National Group Calls for End to Cruel and Ineffective Animal Experiments of ‘Chronic Wasting Disease,’ Urges Shift to Modern, Superior Methods


In response to the growing threat of Chronic Wasting Disease (CWD), and a report this year that outlined steps to address this potential health crisis, an organization promoting non-animal research has sent a detailed letter to stakeholders calling for an end to the funding and perpetuation of animal research to study the illness.

Citizens for Alternatives to Animal Research & Experimentation (CAARE) sent the letter (see here: https://tinyurl.com/yy2hvwt5 ) to a team of experts investigating CWD, including the Center for Infectious Disease Research and Policy (CIDRAP) at the University of Minnesota, the Minnesota Department of Health and to several divisions of the National Institutes of Health (NIH), which largely funds the research.

The five-page letter discusses how lengthy, expensive taxpayer funded animal experiments investigating this deadly chronic wasting disease have yielded nothing but unproductive results that put human lives at risk, while subjecting animals to prolonged and unjustifiable suffering.

CWD is a prion-related, global epidemic affecting wild deer, elk, and other cervids. It is related to Bovine Spongiform Encephalopathy (BSE, or “mad cow disease”) and detected in 26 US states, three Canadian provinces, Norway, Finland, Sweden and South Korea.

CAARE’s letter is a strong appeal for an end to animal experiments of CWD and to instead focus future resources toward research methods that show genuine promise in generating human-relevant data.

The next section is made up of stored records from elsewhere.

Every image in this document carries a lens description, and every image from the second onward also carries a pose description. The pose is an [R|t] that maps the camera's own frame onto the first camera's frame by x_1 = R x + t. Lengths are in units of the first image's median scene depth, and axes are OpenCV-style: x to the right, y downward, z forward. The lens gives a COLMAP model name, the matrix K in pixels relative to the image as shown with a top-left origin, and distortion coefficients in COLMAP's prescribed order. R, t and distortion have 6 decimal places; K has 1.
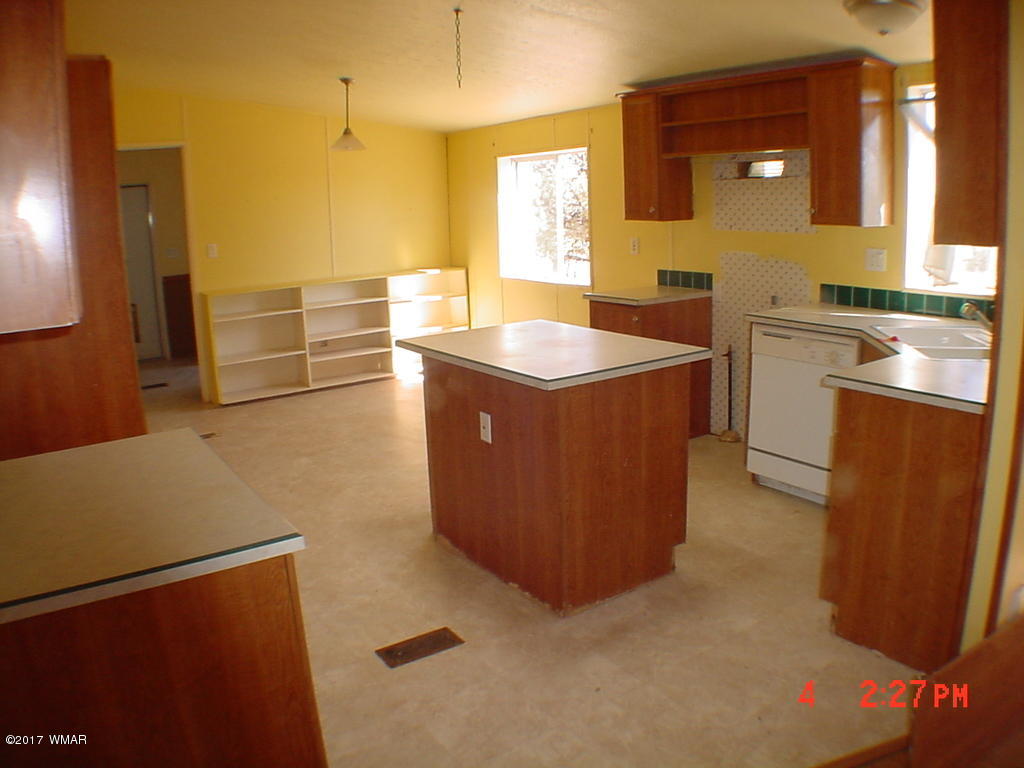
lens RADIAL K [[800.4, 0, 512.0], [0, 800.4, 384.0], [0, 0, 1]] dist [-0.288394, 0.139216]
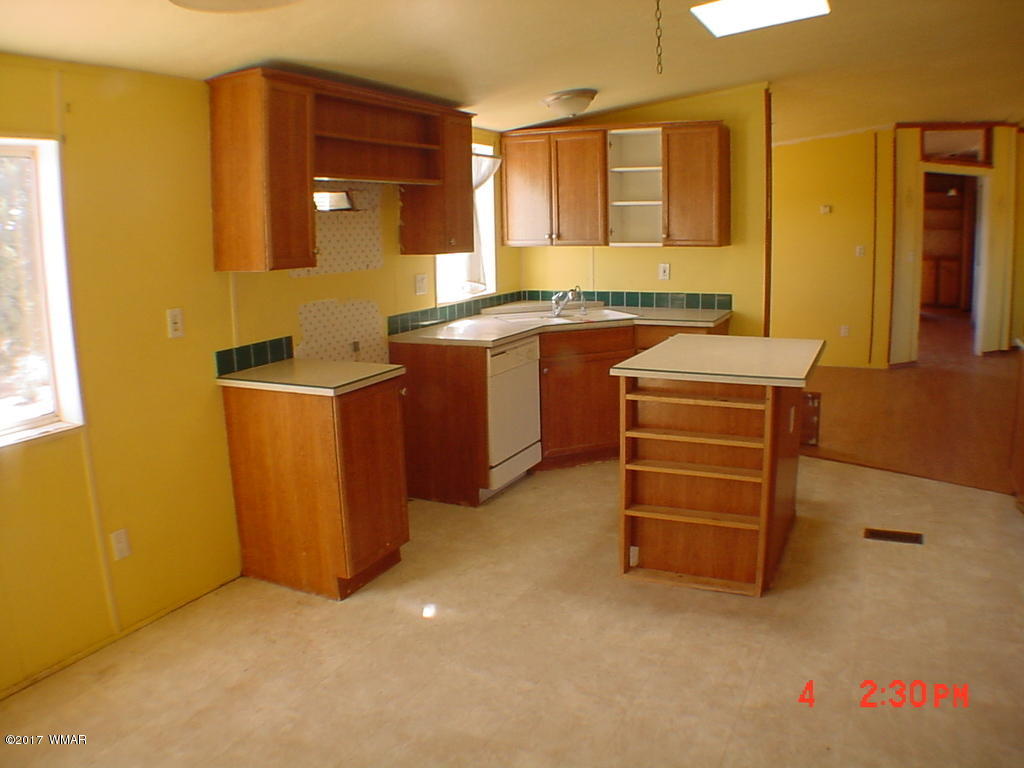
lens RADIAL K [[800.4, 0, 512.0], [0, 800.4, 384.0], [0, 0, 1]] dist [-0.288394, 0.139216]
pose [[-0.497312, -0.112745, 0.860215, -0.581588], [0.237602, 0.935911, 0.260030, -0.279528], [-0.834402, 0.333704, -0.438651, 1.340144]]
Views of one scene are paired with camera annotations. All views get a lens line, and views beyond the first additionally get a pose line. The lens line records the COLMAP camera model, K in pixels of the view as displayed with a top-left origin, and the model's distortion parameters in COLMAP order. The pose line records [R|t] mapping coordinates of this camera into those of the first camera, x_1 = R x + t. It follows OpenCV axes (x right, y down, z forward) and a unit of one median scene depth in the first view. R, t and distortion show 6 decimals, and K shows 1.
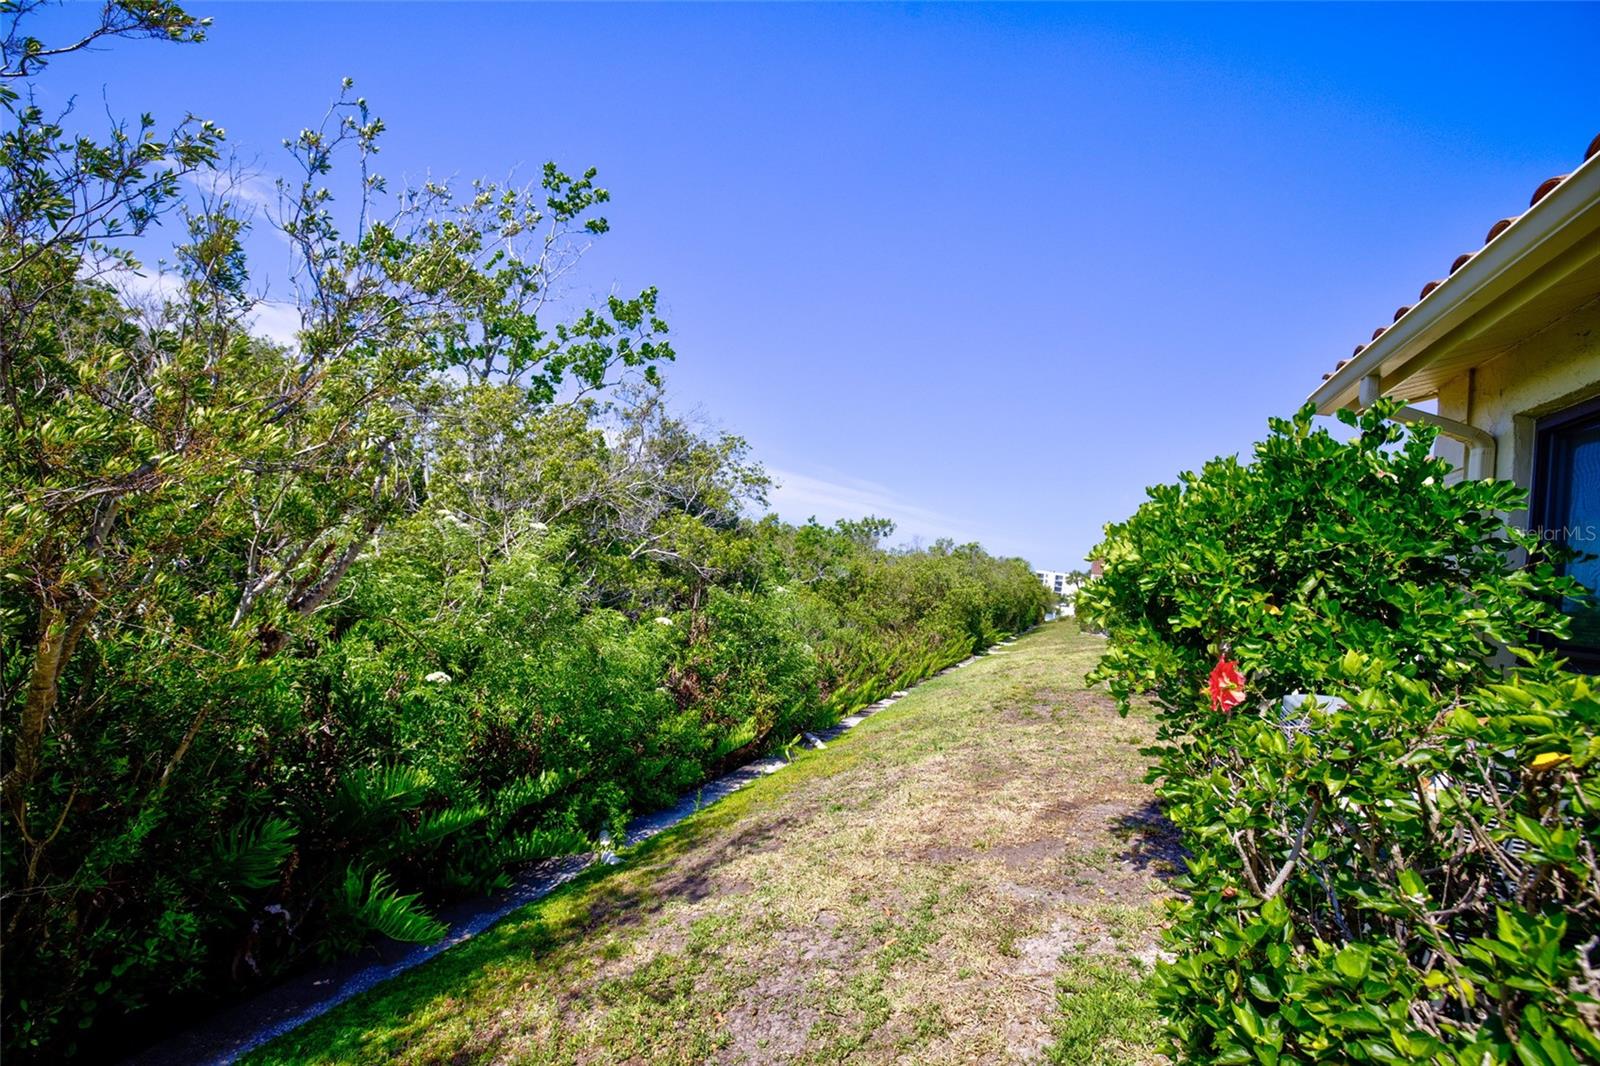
lens RADIAL K [[683.6, 0, 800.0], [0, 683.6, 533.0], [0, 0, 1]] dist [-0.048506, 0.016815]
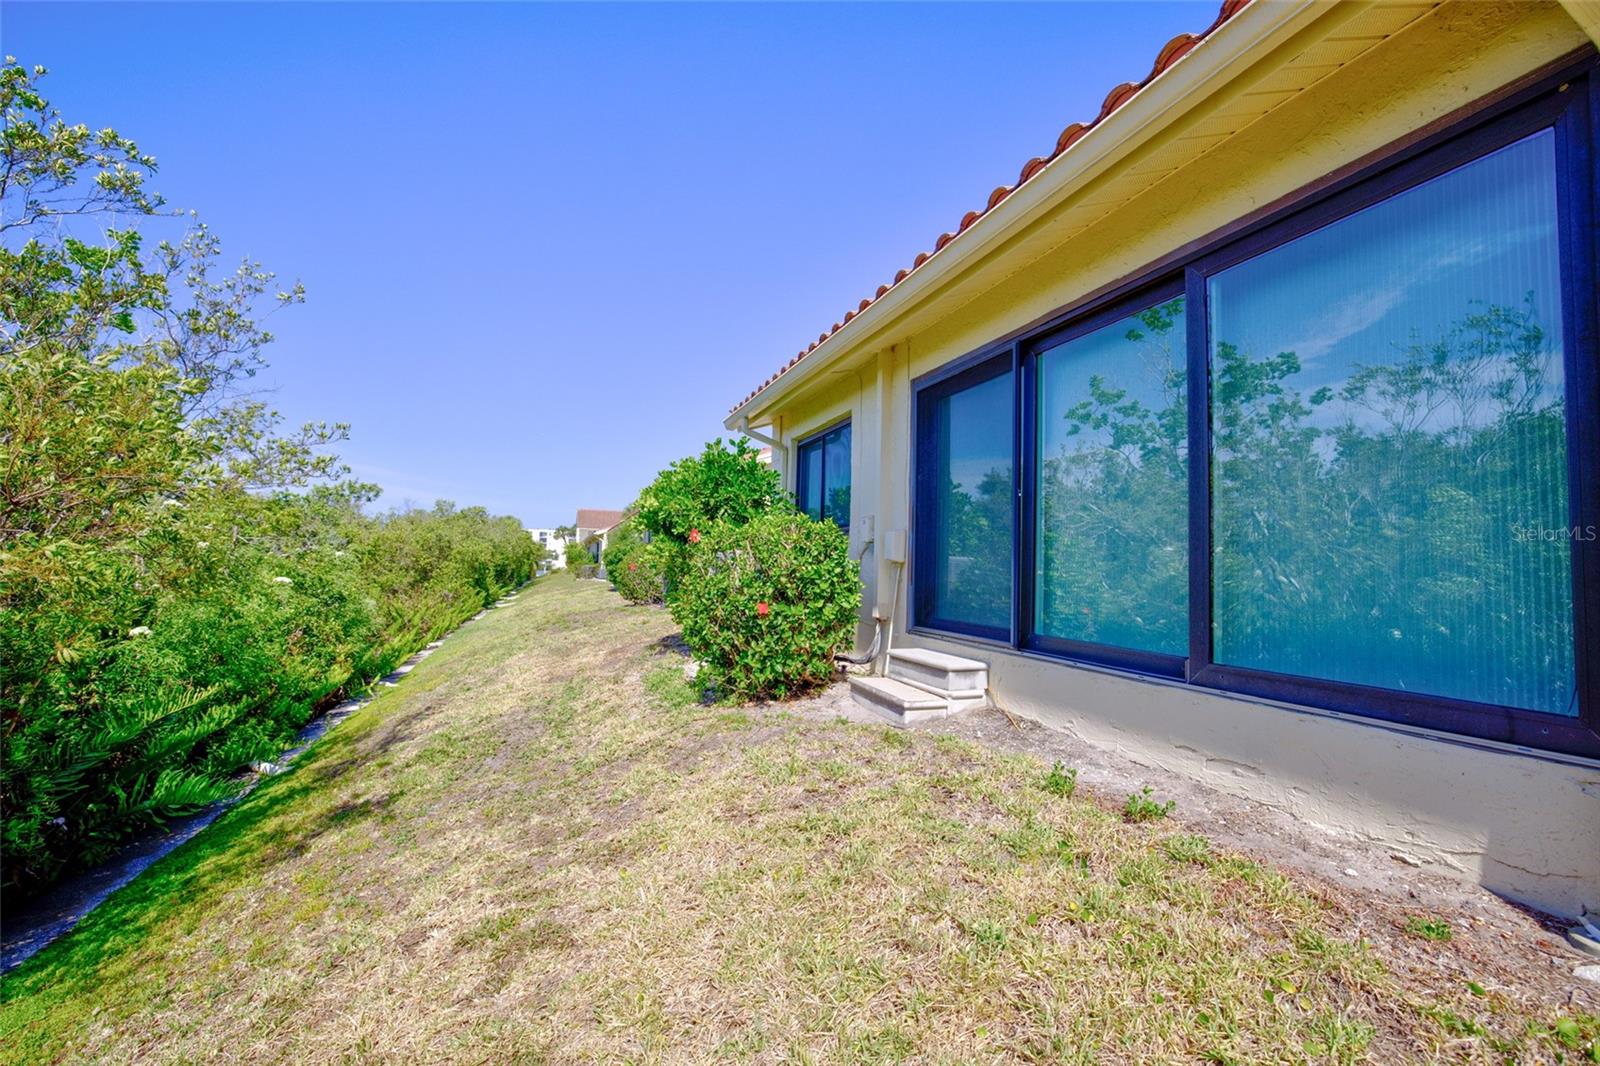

Such experiments are already being carried out. Earlier this year, NIH developed cerebral organoids engineered from human skin cells as a promising method to study prion disease, while in 2017 research at the University of Edinburgh successfully generated human stem cell-derived astrocytes capable of replicating human prions.

CWD experiments entail significant suffering for animals, detailed in CAARE’s letter. Various publications have described in detail how monkeys have had holes drilled in their skulls and infected tissue injected directly into their brains.

Other monkeys had infected steel wires implanted in their brains for years, other were exposed via blood transfusion and still others were inflicted with cuts to the skins that were wrapped in infected deer brains. Not one of these studies yielded conclusive information on the threat of transmission of CWD.

CAARE’s letter emphasizes that NIH’s own systematic review “could only report a ‘high level of uncertainty’ regarding possible transmission of CWD to humans, and urges that “all scientists and public health experts effectively address the threat of CWD and its unknown transmissibility to humans by ending inconclusive animal studies and replacing them with human-centered methodologies.”

“All animal experiments currently conducted at the Rocky Mountain Laboratories, the Alberta Institute for Prion Research, the University of Calgary and elsewhere should be immediately terminated. In the interest of mercy and in recognition for their sacrifice to humans, we believe that all current animal survivors of CWD experiments should be sent to sanctuaries,” said CAARE.

Citizens for Alternatives to Animal Research & Experimentation is a national 501(c)(3) non-profit organization, established to highlight and promote research without animals. CAARE’s mission is to reduce animal suffering by disseminating information about the power and progress of research without animals.